Some even contain roasted peanuts or regular peanut butter made from roasted ingredients. In fact, if you read the label, you will often find that a raw food bar only contains 50% to 60% raw ingredients. That is not what most people following a raw food diet would want to eat.
However, you can quite easily make a nut-based raw food bar yourself. Take 4 cups of raw nuts* and 8 fresh medjool dates, plus one teaspoon of fresh squeezed lemon juice. Chop or grind 1 cup of the nuts in a food processor, add half the pitted dates and process again, then another 1 cup nuts, then the rest of the dates. Keep processing after every time you add something. Add another 1 cup of nuts, then lemon juice, and finally the last cup of nuts.
When the mixture is done, you can add dehydrated fruits whole if you want. To have a chocolate flavor, mix in raw cacao powder plus a little agave nectar or other raw sweetener. Then form into bar shapes and refrigerate.

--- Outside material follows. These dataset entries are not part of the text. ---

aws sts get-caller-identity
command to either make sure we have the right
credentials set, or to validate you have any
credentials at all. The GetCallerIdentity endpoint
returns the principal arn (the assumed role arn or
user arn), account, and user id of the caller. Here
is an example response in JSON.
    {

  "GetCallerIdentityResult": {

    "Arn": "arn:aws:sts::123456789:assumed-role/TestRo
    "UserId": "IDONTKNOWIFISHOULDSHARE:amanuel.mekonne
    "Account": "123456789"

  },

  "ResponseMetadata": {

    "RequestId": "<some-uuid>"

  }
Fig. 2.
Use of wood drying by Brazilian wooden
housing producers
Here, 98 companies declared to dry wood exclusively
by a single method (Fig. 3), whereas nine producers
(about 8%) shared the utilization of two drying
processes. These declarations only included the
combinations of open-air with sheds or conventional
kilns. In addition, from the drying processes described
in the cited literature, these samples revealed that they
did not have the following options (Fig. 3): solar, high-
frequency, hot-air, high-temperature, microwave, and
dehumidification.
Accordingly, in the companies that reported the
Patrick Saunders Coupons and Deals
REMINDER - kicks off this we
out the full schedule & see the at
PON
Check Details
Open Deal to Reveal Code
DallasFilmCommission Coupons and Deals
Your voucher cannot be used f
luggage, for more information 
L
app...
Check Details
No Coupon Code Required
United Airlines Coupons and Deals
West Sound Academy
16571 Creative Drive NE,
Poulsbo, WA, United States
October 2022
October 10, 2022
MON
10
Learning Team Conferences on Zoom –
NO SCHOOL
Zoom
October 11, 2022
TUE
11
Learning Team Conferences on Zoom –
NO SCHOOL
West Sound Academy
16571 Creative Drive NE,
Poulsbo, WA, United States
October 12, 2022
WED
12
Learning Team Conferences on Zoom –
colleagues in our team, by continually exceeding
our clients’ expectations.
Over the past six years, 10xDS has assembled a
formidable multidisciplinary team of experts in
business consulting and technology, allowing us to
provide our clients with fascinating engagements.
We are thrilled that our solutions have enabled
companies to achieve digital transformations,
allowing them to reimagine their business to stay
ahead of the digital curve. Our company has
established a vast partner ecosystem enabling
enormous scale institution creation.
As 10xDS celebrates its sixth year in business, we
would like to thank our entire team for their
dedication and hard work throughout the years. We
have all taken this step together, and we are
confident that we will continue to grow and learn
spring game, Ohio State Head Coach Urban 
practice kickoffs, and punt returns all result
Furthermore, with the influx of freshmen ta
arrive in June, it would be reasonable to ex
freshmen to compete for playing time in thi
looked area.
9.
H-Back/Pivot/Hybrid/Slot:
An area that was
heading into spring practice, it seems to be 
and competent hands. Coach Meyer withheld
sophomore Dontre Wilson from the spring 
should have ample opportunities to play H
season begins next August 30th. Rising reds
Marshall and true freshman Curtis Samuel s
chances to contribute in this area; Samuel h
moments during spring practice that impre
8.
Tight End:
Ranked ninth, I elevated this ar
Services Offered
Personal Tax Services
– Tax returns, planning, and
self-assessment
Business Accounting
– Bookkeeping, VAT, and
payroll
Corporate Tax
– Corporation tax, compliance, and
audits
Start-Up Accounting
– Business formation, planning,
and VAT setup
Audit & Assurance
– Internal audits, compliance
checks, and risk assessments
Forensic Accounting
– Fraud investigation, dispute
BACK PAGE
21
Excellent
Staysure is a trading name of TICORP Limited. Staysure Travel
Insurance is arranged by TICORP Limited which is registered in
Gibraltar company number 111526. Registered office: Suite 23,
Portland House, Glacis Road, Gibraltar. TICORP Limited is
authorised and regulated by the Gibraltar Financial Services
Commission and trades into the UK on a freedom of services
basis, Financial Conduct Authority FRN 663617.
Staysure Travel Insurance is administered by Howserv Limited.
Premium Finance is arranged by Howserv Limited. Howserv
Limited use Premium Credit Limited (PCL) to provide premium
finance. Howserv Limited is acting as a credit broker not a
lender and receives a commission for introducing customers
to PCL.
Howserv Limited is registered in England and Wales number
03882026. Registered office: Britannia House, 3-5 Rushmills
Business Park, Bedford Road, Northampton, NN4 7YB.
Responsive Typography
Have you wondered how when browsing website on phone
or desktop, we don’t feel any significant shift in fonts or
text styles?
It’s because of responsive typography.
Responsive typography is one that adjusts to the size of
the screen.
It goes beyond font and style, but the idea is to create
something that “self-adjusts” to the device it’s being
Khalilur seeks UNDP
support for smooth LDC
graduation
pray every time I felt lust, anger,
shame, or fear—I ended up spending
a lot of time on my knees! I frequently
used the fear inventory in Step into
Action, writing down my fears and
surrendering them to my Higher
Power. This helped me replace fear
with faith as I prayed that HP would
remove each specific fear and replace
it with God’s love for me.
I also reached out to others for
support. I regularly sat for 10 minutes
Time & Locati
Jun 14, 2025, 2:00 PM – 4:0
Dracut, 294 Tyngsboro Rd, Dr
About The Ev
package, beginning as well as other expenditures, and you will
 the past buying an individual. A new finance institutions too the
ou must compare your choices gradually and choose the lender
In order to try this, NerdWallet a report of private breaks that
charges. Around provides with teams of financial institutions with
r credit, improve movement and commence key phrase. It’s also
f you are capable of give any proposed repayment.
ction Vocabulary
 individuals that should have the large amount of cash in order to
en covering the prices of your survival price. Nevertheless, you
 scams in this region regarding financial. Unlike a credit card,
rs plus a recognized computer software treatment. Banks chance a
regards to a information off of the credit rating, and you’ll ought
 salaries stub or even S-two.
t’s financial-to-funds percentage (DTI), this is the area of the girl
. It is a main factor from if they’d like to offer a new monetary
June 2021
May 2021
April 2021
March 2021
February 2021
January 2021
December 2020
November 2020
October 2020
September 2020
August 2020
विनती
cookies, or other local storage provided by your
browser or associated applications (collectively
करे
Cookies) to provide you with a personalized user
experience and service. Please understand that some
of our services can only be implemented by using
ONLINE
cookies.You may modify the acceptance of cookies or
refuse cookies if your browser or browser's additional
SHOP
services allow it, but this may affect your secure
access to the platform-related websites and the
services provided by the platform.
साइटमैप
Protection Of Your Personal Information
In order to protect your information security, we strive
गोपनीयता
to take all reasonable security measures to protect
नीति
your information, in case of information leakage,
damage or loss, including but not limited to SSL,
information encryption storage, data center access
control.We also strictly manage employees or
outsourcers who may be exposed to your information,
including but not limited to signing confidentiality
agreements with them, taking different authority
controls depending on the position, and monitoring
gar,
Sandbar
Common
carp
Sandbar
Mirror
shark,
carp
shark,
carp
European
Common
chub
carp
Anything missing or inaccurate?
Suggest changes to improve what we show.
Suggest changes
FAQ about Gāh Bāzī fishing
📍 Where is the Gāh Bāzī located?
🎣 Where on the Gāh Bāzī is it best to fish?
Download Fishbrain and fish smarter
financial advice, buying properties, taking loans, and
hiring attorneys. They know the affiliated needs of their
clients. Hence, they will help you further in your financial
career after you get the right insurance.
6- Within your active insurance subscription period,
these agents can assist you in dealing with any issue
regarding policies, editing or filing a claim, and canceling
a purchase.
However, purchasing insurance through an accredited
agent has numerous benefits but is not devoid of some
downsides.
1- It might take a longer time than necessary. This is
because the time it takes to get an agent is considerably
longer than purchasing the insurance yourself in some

Raw nuts include: most filberts/hazelnuts, cashews from specialist raw food suppliers, most walnuts, brazil nuts in shells, most almonds from outside the USA
Raw is In The Eye Of The Consumer
In most countries, there is no law that says that a product marked ‘raw’ must be 100% raw, live food, never treated at temperatures above 118 degrees F. The word ‘raw’ is often used to mean something that still needs some cooking, like a bread mix, or nuts that have not been roasted for taste, etc. The ingredients of a bread mix would not really be raw.
Therefore, unfortunately virtually anything could be labeled a ‘raw food bar’. It probably has some raw ingredients and does not contain raw sugar, so it may be healthier than a sugary snack. There may also be some that are truly 100% raw – check labels. In most cases, if you want a truly raw food bar you will need to make your own.